Can Donald Trump actually win this thing?
When the billionaire real estate mogul first threw his hat in the ring, some news outlets confined him to their entertainment section. Eleven months and hundreds of front pages later, he is running neck and neck with the once heavily favored Hillary Clinton — and may even be ahead.
Real Clear Politics' average of recent polls this week showed Trump ahead by 0.2 percentage points — 43.4% to 43.2%. NBC’s recent poll shows Trump down by 3 points, while ABC’s newest poll showed Trump up by 2 points. All are well within the margin of error.
Republicans are now supporting Trump over Clinton by an 86% to 6% margin, up from 72% to 13% just a month ago. The shift was to be expected after Trump this week formally acquired the number of delegates he needs to win the Republican primary, a mere formality since his challengers had already dropped out.
With leftist candidate Bernie Sanders still in the race, Democrats are having a tougher time uniting. They back Clinton 83% to 9%, but only 66% of Democratic primary voters who prefer Sanders say they support Clinton in a matchup against Trump.
Further muddying the waters are the record numbers of people who dislike both presumptive nominees. Both Clinton and Trump are viewed more negatively by voters than any other nominee of a major party in the history of polling.
Some 34% of registered voters have a positive opinion of Clinton, versus 54% who have a negative opinion (minus 20 net). That’s a slight improvement over her minus 24 score last month.
Trump's rating is even worse than Clinton's: 29% have a positive opinion of him, while 58% have a negative opinion (minus 29 net). That’s also an improvement from his minus 41 score in April.
Will voters’ intense dislike for either candidate drive them in droves to support the alternative, however flawed? Or will record numbers simply sit out the election?
By comparison, at this point in 2008, then-Sen. Barack Obama, D-Ill., was seen favorably by 62% of voters and unfavorably by just 33%. In March 2000, then-Texas Gov. George W. Bush (R) was viewed favorably by 63% of respondents in one Gallup poll and unfavorably by 32%.
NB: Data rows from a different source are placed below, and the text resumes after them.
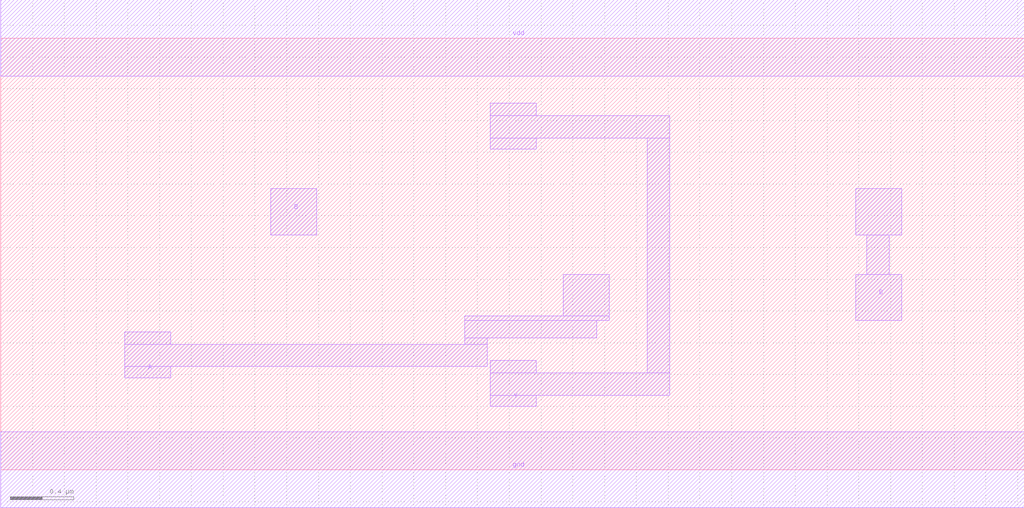
<source format=lef>
VERSION 5.7 ;
  NOWIREEXTENSIONATPIN ON ;
  DIVIDERCHAR "/" ;
  BUSBITCHARS "[]" ;
MACRO XNOR2X1
  CLASS CORE ;
  FOREIGN XNOR2X1 ;
  ORIGIN 0.000 0.000 ;
  SIZE 6.440 BY 2.720 ;
  SYMMETRY X Y R90 ;
  SITE unithd ;
  PIN vdd
    DIRECTION INOUT ;
    USE POWER ;
    SHAPE ABUTMENT ;
    PORT
      LAYER met1 ;
        RECT 0.000 2.480 6.440 2.960 ;
    END
  END vdd
  PIN gnd
    DIRECTION INOUT ;
    USE GROUND ;
    SHAPE ABUTMENT ;
    PORT
      LAYER met1 ;
        RECT 0.000 -0.240 6.440 0.240 ;
    END
  END gnd
  PIN Y
    DIRECTION INOUT ;
    USE SIGNAL ;
    SHAPE ABUTMENT ;
    PORT
      LAYER met1 ;
        RECT 3.080 2.230 3.370 2.310 ;
        RECT 3.080 2.090 4.210 2.230 ;
        RECT 3.080 2.020 3.370 2.090 ;
        RECT 3.080 0.610 3.370 0.690 ;
        RECT 4.070 0.610 4.210 2.090 ;
        RECT 3.080 0.470 4.210 0.610 ;
        RECT 3.080 0.400 3.370 0.470 ;
    END
  END Y
  PIN A
    DIRECTION INOUT ;
    USE SIGNAL ;
    SHAPE ABUTMENT ;
    PORT
      LAYER met1 ;
        RECT 3.540 0.970 3.830 1.230 ;
        RECT 2.920 0.940 3.830 0.970 ;
        RECT 0.780 0.790 1.070 0.870 ;
        RECT 2.920 0.830 3.750 0.940 ;
        RECT 2.920 0.790 3.060 0.830 ;
        RECT 0.780 0.650 3.060 0.790 ;
        RECT 0.780 0.580 1.070 0.650 ;
    END
  END A
  PIN B
    DIRECTION INOUT ;
    USE SIGNAL ;
    SHAPE ABUTMENT ;
    PORT
      LAYER met1 ;
        RECT 1.700 1.480 1.990 1.770 ;
    END
    PORT
      LAYER met1 ;
        RECT 5.380 1.480 5.670 1.770 ;
        RECT 5.450 1.230 5.590 1.480 ;
        RECT 5.380 0.940 5.670 1.230 ;
    END
  END B
END XNOR2X1
END LIBRARY


</source>
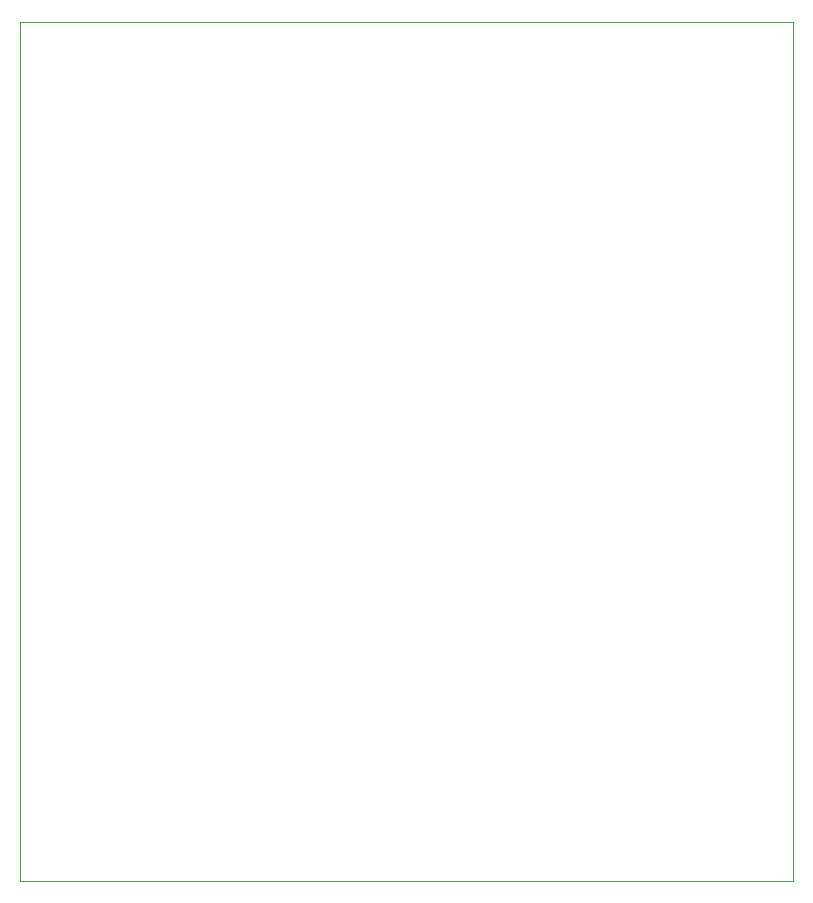
<source format=gm1>
G04 #@! TF.GenerationSoftware,KiCad,Pcbnew,8.0.1*
G04 #@! TF.CreationDate,2024-04-30T12:08:52+02:00*
G04 #@! TF.ProjectId,Taiko IoBoard,5461696b-6f20-4496-9f42-6f6172642e6b,1*
G04 #@! TF.SameCoordinates,Original*
G04 #@! TF.FileFunction,Profile,NP*
%FSLAX46Y46*%
G04 Gerber Fmt 4.6, Leading zero omitted, Abs format (unit mm)*
G04 Created by KiCad (PCBNEW 8.0.1) date 2024-04-30 12:08:52*
%MOMM*%
%LPD*%
G01*
G04 APERTURE LIST*
G04 #@! TA.AperFunction,Profile*
%ADD10C,0.050000*%
G04 #@! TD*
G04 APERTURE END LIST*
D10*
X68349999Y-25049509D02*
X133850000Y-25049509D01*
X133850000Y-97807983D01*
X68349999Y-97807983D01*
X68349999Y-25049509D01*
M02*

</source>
Still, history shows us that a lot can change between now and Election Day.
In May of 1968, Republican nominee Richard Nixon was polling at 36%, while Democrat Hubert Humphrey was at 42%. American Independent Party candidate George Wallace was polling at 14%. The race was always close, but after the riotous 1968 Democratic National Convention Nixon was able to establish a lead that he never relinquished. Humphrey, the then-vice president, began catching up only late in the race but ran out of time, and Nixon won a narrow victory.
And in 1980, Republican nominee Ronald Reagan was polling at 32% in May, while incumbent Democratic President Jimmy Carter was at 39%. Independent candidate John B. Anderson was polling at 21%. Carter initially had a huge lead, but the Iran hostage crisis and the economic recession clobbered him. Carter would never recover. The race remained close until almost the very end, when Reagan asked Americans if they were better off than they had been four years earlier. Reagan received 51% of the vote to Carter’s 41%.
The vagaries of fate cannot be discounted today.
Already struggling with widespread concerns about her trustworthiness, Clinton's image suffered another blow this week when a long-awaited State Department Inspector General (IG) report skewered her for not getting — or even seeking — approval before setting up a private server for her emails when she was the nation's top diplomat. With the FBI and the Justice Department yet to decide whether to pursue legal action over the matter, the IG report was a timely reminder that candidates remain at the mercy of a devastating development right to Election Day.
In Trump's case, there is always a chance that the former reality TV star will blurt out something so shocking that it will spell his doom. His ability so far to survive — and even benefit from — comments offensive to many women, Muslims and Hispanics, however, suggests that may prove a tall order.
Beyond their personal foibles, the candidates are always at the mercy of outside events — a terrorist attack, economic downturn or other calamity, for instance. Any such development may well hurt Clinton and help Trump, since she is irrevocably tied to the sitting president.
A lot can and will happen before this year’s general election. We have two conventions this summer, vice presidential candidates to pick and plenty of debates and policy discussions. Expect a negative campaign with lots of twists and turns before Nov. 8.